Si elle est consciente qu’il s’agit d’un poison : elle sera coupable, et le mari sera complice de fourniture d’empoisonnement.

Si elle accepte dans un premier temps, puis refuse ensuite : même si l’intention du mari est établi, il ne pourra être poursuivi car la complicité suppose une infraction principale punissable.
§2 : L’infraction obstacle.

Le législateur érige un comportement en infraction pour faire obstacle à une infraction prévisible. Elle ressemble à l’infraction formelle, car elles sont toutes deux constituées par un simple danger. La grande différence réside dans le fait que l’infraction formelle suppose que l’acte érigé en commission de l’infraction soit une tentative, alors que l’infraction obstacle remonte beaucoup plus loin dans le processus (actes préparatoires).

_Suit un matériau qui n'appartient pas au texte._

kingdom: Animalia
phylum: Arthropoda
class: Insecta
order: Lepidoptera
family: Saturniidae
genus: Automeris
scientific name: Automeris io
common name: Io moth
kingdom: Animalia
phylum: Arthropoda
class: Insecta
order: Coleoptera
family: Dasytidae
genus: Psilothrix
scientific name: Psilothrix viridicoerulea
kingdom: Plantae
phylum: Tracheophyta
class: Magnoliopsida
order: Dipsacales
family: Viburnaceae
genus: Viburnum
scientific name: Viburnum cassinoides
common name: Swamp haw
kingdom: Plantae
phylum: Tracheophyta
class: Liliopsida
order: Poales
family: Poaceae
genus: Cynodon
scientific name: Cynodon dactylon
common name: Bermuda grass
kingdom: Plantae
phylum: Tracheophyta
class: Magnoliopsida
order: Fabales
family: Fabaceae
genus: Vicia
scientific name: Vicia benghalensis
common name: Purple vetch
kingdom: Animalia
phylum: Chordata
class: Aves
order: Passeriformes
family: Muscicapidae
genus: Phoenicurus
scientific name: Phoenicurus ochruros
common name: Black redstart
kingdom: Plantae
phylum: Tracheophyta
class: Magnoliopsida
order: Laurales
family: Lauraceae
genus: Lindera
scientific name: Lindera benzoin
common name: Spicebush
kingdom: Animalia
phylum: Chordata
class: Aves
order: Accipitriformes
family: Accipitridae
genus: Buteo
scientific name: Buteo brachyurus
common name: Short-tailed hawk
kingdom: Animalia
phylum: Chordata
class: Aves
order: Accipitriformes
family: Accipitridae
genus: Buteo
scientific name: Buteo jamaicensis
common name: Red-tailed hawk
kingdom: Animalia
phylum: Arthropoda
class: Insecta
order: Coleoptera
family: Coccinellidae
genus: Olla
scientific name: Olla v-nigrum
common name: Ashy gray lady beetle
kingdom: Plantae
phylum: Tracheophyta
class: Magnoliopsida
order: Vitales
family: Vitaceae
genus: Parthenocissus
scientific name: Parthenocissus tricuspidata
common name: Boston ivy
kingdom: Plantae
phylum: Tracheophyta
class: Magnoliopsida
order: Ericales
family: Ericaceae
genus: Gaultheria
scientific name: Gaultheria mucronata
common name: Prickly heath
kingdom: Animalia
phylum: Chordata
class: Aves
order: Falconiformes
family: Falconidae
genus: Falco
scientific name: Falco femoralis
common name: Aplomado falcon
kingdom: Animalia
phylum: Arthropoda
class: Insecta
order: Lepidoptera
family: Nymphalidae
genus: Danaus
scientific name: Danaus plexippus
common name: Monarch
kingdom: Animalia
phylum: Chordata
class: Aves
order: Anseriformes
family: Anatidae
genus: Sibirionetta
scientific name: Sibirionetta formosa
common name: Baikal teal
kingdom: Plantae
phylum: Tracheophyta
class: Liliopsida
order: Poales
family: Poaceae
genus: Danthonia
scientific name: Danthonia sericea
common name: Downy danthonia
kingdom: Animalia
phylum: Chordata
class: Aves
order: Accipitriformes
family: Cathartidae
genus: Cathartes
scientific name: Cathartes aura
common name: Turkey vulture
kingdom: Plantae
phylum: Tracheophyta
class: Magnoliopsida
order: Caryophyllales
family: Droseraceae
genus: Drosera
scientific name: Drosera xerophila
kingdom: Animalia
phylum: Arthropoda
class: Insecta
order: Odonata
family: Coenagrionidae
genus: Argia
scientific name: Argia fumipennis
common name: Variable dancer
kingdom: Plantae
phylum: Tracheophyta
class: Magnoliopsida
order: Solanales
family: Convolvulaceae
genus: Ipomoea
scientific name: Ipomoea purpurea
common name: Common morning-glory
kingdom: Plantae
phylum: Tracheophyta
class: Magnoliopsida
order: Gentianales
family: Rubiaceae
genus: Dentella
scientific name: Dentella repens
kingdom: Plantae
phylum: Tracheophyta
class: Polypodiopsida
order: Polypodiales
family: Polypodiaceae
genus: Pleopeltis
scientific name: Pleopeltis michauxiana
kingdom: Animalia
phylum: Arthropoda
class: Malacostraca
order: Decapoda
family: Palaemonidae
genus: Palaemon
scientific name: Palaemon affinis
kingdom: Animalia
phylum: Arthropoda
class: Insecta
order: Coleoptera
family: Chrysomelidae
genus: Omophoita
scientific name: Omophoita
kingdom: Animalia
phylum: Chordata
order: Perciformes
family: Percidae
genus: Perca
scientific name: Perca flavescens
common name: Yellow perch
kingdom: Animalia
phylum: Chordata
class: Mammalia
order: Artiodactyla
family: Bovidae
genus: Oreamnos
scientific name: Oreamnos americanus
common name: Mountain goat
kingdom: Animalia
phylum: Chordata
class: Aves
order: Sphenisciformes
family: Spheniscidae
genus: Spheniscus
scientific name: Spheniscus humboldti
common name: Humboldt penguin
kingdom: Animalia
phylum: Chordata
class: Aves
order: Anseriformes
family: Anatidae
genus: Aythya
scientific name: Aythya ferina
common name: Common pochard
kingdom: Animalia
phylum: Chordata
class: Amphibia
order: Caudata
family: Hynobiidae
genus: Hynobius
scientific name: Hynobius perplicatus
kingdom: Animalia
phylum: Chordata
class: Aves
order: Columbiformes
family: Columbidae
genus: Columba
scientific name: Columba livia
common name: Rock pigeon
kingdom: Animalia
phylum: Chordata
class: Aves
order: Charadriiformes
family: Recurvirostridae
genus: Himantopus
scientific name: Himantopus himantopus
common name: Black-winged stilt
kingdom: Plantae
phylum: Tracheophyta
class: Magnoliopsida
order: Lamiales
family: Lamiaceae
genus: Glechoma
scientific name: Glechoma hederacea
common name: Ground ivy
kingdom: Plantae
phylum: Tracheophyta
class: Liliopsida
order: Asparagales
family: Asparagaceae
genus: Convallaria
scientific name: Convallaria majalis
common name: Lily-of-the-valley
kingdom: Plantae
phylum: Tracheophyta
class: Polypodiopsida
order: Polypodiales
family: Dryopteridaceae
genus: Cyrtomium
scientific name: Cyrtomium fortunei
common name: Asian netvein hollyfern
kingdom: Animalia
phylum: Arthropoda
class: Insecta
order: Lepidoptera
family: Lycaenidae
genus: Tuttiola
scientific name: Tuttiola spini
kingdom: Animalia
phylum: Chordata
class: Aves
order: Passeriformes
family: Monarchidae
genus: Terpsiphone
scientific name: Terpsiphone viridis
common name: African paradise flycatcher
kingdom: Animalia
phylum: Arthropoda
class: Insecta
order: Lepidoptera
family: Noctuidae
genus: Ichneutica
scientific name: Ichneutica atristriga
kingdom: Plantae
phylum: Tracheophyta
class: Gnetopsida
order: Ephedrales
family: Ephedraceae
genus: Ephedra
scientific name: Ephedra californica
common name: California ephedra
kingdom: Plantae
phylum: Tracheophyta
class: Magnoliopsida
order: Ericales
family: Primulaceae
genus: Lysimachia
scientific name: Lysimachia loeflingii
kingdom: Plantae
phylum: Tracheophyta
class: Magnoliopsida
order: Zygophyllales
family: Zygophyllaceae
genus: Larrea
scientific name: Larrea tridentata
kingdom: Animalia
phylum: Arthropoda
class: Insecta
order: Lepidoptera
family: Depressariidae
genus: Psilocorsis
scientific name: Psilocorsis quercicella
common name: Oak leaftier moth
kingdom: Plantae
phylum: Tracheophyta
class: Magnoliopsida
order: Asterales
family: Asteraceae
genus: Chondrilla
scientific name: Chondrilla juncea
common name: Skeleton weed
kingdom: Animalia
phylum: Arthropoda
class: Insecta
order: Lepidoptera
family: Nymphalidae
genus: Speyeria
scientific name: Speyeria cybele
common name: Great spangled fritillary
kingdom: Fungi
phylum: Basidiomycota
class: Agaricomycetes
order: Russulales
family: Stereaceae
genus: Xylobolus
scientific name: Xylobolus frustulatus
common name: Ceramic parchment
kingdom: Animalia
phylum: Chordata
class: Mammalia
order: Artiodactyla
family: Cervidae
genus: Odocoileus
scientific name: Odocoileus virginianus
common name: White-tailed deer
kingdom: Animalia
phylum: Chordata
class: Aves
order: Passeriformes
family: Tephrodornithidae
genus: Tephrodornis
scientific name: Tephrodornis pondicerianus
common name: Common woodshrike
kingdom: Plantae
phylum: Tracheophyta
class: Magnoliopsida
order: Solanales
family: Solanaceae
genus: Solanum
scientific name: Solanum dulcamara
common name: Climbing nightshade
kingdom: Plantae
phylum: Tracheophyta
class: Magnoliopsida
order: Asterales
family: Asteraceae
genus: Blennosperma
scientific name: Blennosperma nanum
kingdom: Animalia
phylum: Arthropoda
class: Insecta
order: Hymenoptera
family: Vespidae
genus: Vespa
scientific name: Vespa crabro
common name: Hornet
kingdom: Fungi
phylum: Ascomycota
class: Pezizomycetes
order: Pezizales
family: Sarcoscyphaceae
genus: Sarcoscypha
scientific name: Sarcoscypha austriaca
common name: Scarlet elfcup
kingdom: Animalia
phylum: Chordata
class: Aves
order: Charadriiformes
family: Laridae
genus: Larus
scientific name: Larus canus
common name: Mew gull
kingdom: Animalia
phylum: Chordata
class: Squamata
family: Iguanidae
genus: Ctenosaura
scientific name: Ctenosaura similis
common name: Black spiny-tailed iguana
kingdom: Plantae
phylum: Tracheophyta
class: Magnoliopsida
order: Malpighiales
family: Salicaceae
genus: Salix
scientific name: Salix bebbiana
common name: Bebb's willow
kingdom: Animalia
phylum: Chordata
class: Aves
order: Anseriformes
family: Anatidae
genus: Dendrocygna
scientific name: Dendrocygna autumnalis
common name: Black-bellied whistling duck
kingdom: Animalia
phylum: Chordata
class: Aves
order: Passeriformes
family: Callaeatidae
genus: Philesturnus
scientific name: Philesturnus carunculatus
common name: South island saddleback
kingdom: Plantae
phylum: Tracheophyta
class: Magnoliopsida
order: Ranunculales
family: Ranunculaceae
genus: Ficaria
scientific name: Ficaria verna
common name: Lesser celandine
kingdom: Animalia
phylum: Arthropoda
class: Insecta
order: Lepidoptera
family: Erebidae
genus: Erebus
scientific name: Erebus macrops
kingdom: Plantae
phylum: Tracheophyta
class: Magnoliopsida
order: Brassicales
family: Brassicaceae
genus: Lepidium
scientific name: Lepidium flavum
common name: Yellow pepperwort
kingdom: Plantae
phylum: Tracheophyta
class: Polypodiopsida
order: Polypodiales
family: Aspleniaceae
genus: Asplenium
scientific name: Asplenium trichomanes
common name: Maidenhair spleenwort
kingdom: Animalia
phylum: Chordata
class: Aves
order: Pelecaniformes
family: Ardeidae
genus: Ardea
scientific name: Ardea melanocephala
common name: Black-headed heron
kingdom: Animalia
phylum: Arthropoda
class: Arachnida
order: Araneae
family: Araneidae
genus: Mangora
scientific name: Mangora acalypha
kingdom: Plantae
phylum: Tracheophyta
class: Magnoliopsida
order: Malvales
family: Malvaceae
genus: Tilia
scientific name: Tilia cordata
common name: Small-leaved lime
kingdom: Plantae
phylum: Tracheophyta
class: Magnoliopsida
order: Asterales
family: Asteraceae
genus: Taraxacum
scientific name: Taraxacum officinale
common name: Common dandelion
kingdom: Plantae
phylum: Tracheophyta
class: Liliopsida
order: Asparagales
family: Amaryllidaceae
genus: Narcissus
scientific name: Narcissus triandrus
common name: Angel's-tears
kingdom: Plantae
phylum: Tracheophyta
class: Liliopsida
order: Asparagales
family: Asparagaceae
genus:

Ex : la conduite sous l’emprise d’un état alcoolique est sanctionné même en l’absence de dommage causé à autrui ; l’abandon d’arme (art. 541-1 du code pénal) présente un risque de meurtre ou de coups et blessures volontaires ayant entraîné la mort sans intention de la donner ; …

Le régime juridique de cette infraction : – elle peut coexister avec d’autres infractions pour lesquelles le résultat est nécessaire = la conduite en état d’ivresse peut s’accompagner d’un homicide par imprudence.

– la cour d’Assises est compétente pour les crimes, mais aussi pour les délits obstacles.